(Saved data entries)
- - -

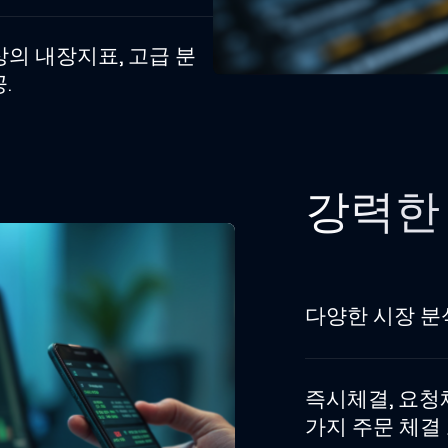
의 내장지표, 고급 분
.
강력한
다양한 시장 분석
즉시체결, 요청
가지 주문 체결 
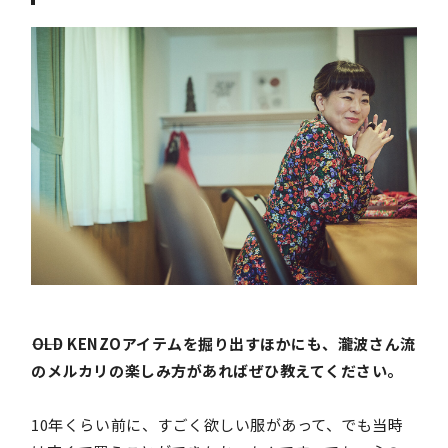
――OLD KENZOアイテムを掘り出すほかにも、瀧波さん流
のメルカリの楽しみ方があればぜひ教えてください。
10年くらい前に、すごく欲しい服があって、でも当時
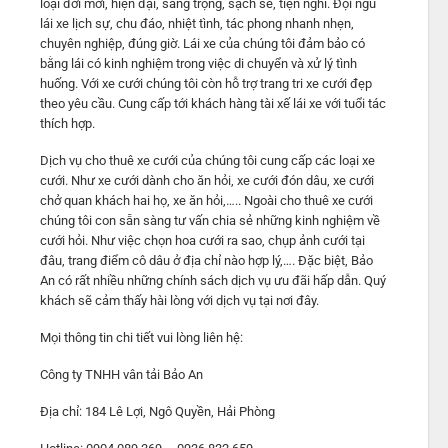
loại đời mới, hiện đại, sang trọng, sạch sẽ, tiện nghi. Đội ngũ
lái xe lịch sự, chu đáo, nhiệt tình, tác phong nhanh nhẹn,
chuyên nghiệp, đúng giờ. Lái xe của chúng tôi đảm bảo có
bằng lái có kinh nghiệm trong việc di chuyển và xử lý tình
huống. Với xe cưới chúng tôi còn hỗ trợ trang tri xe cưới đẹp
theo yêu cầu. Cung cấp tới khách hàng tài xế lái xe với tuổi tác
thích hợp.
Dịch vụ cho thuê xe cưới của chúng tôi cung cấp các loại xe
cưới. Như xe cưới dành cho ăn hỏi, xe cưới đón dâu, xe cưới
chở quan khách hai họ, xe ăn hỏi,….. Ngoài cho thuê xe cưới
chúng tôi con sẵn sàng tư vấn chia sẻ những kinh nghiệm về
cưới hỏi. Như việc chọn hoa cưới ra sao, chụp ảnh cưới tại
đâu, trang điểm cô dâu ở địa chỉ nào hợp lý,…. Đặc biệt, Bảo
An có rất nhiều những chính sách dịch vụ ưu đãi hấp dẫn. Quý
khách sẽ cảm thấy hài lòng với dịch vụ tại nơi đây.
Mọi thông tin chi tiết vui lòng liên hệ:
Công ty TNHH vân tải Bảo An
Địa chỉ: 184 Lê Lợi, Ngô Quyền, Hải Phòng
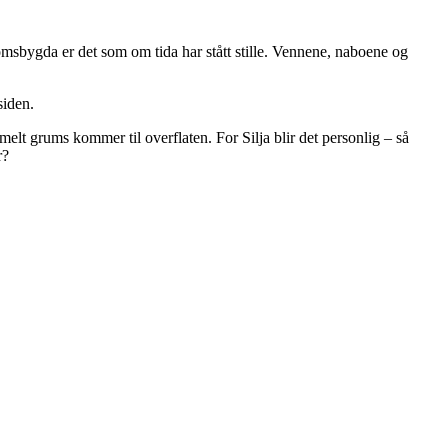
domsbygda er det som om tida har stått stille. Vennene, naboene og
siden.
melt grums kommer til overflaten. For Silja blir det personlig – så
r?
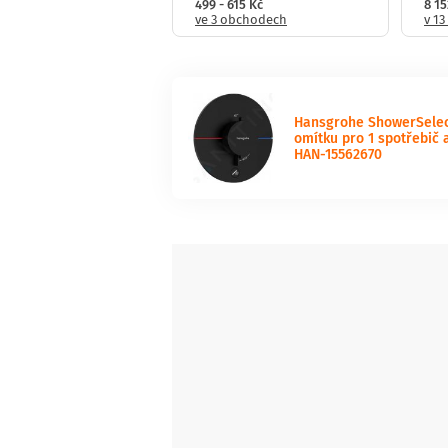
1 059 Kč
499 - 615 Kč
8 15
obchodech
ve 3 obchodech
v 1
Hansgrohe ShowerSelect
omítku pro 1 spotřebič 
HAN-15562670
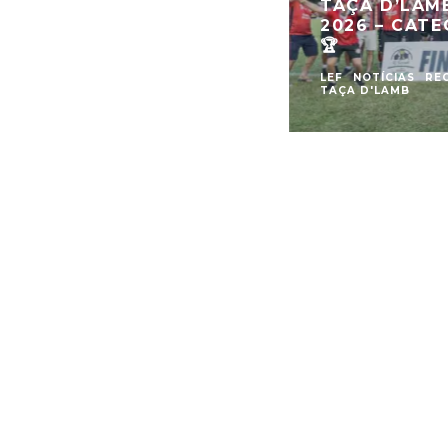
TAÇA D’LAM
2026 – CATE
🏆
LEF
NOTÍCIAS
RE
TAÇA D'LAMB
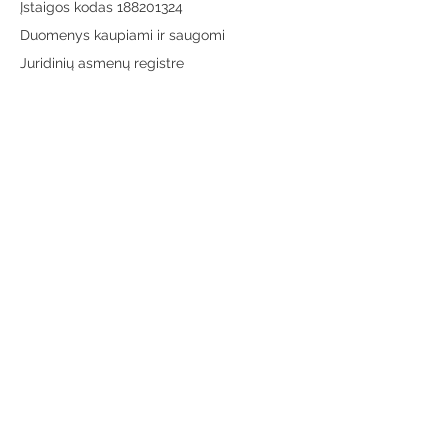
Įstaigos kodas 188201324
Duomenys kaupiami ir saugomi
Juridinių asmenų registre
Adresas:
Vytauto g. 19, LT-65189 Varėna
Telefonas:
+370 659 43303
El. paštas:
info@varenosvb.lt
Draugaukime
Informacija
Apie mus
Administracinė informacija
Teisinė informacija
Korupcijos prevencija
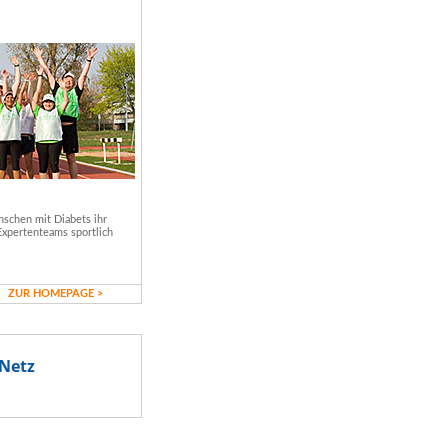
schen mit Diabets ihr
Expertenteams sportlich
ZUR HOMEPAGE >
Netz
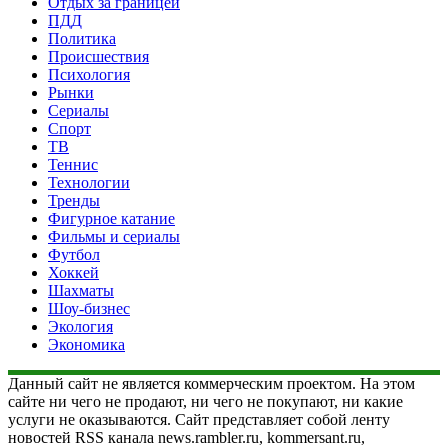
Отдых за границей
ПДД
Политика
Происшествия
Психология
Рынки
Сериалы
Спорт
ТВ
Теннис
Технологии
Тренды
Фигурное катание
Фильмы и сериалы
Футбол
Хоккей
Шахматы
Шоу-бизнес
Экология
Экономика
Данный сайт не является коммерческим проектом. На этом
сайте ни чего не продают, ни чего не покупают, ни какие
услуги не оказываются. Сайт представляет собой ленту
новостей RSS канала news.rambler.ru, kommersant.ru,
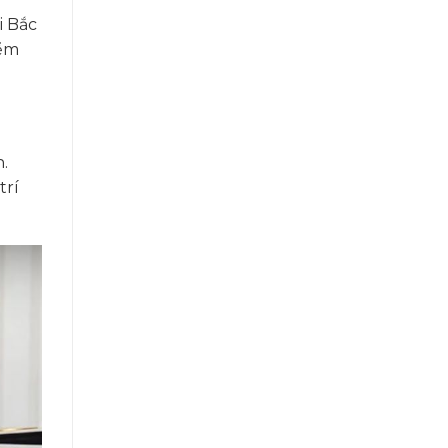
i Bắc
iểm
.
trí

- - -

▶ _REQUIRED ACTION_
Retype all the text in the data above, word for word and line by line. Leave out the pictures.

▶ _TASK ANSWER_
의 내장지표, 고급 분
.
강력한
다양한 시장 분석
즉시체결, 요청
가지 주문 체결 
――OLD KENZOアイテムを掘り出すほかにも、瀧波さん流
のメルカリの楽しみ方があればぜひ教えてください。
10年くらい前に、すごく欲しい服があって、でも当時
loại đời mới, hiện đại, sang trọng, sạch sẽ, tiện nghi. Đội ngũ
lái xe lịch sự, chu đáo, nhiệt tình, tác phong nhanh nhẹn,
chuyên nghiệp, đúng giờ. Lái xe của chúng tôi đảm bảo có
bằng lái có kinh nghiệm trong việc di chuyển và xử lý tình
huống. Với xe cưới chúng tôi còn hỗ trợ trang tri xe cưới đẹp
theo yêu cầu. Cung cấp tới khách hàng tài xế lái xe với tuổi tác
thích hợp.
Dịch vụ cho thuê xe cưới của chúng tôi cung cấp các loại xe
cưới. Như xe cưới dành cho ăn hỏi, xe cưới đón dâu, xe cưới
chở quan khách hai họ, xe ăn hỏi,….. Ngoài cho thuê xe cưới
chúng tôi con sẵn sàng tư vấn chia sẻ những kinh nghiệm về
cưới hỏi. Như việc chọn hoa cưới ra sao, chụp ảnh cưới tại
đâu, trang điểm cô dâu ở địa chỉ nào hợp lý,…. Đặc biệt, Bảo
An có rất nhiều những chính sách dịch vụ ưu đãi hấp dẫn. Quý
khách sẽ cảm thấy hài lòng với dịch vụ tại nơi đây.
Mọi thông tin chi tiết vui lòng liên hệ:
Công ty TNHH vân tải Bảo An
Địa chỉ: 184 Lê Lợi, Ngô Quyền, Hải Phòng
domsbygda er det som om tida har stått stille. Vennene, naboene og
siden.
melt grums kommer til overflaten. For Silja blir det personlig – så
r?
1 059 Kč
499 - 615 Kč
8 15
obchodech
ve 3 obchodech
v 1
Hansgrohe ShowerSelect
omítku pro 1 spotřebič 
HAN-15562670
TAÇA D’LAM
2026 – CATE
🏆
LEF
NOTÍCIAS
RE
TAÇA D'LAMB
Įstaigos kodas 188201324
Duomenys kaupiami ir saugomi
Juridinių asmenų registre
Adresas:
Vytauto g. 19, LT-65189 Varėna
Telefonas:
+370 659 43303
El. paštas:
info@varenosvb.lt
Draugaukime
Informacija
Apie mus
Administracinė informacija
Teisinė informacija
Korupcijos prevencija
schen mit Diabets ihr
Expertenteams sportlich
ZUR HOMEPAGE >
Netz
Отдых за границей
ПДД
Политика
Происшествия
Психология
Рынки
Сериалы
Спорт
ТВ
Теннис
Технологии
Тренды
Фигурное катание
Фильмы и сериалы
Футбол
Хоккей
Шахматы
Шоу-бизнес
Экология
Экономика
Данный сайт не является коммерческим проектом. На этом
сайте ни чего не продают, ни чего не покупают, ни какие
услуги не оказываются. Сайт представляет собой ленту
новостей RSS канала news.rambler.ru, kommersant.ru,
i Bắc
iểm
.
trí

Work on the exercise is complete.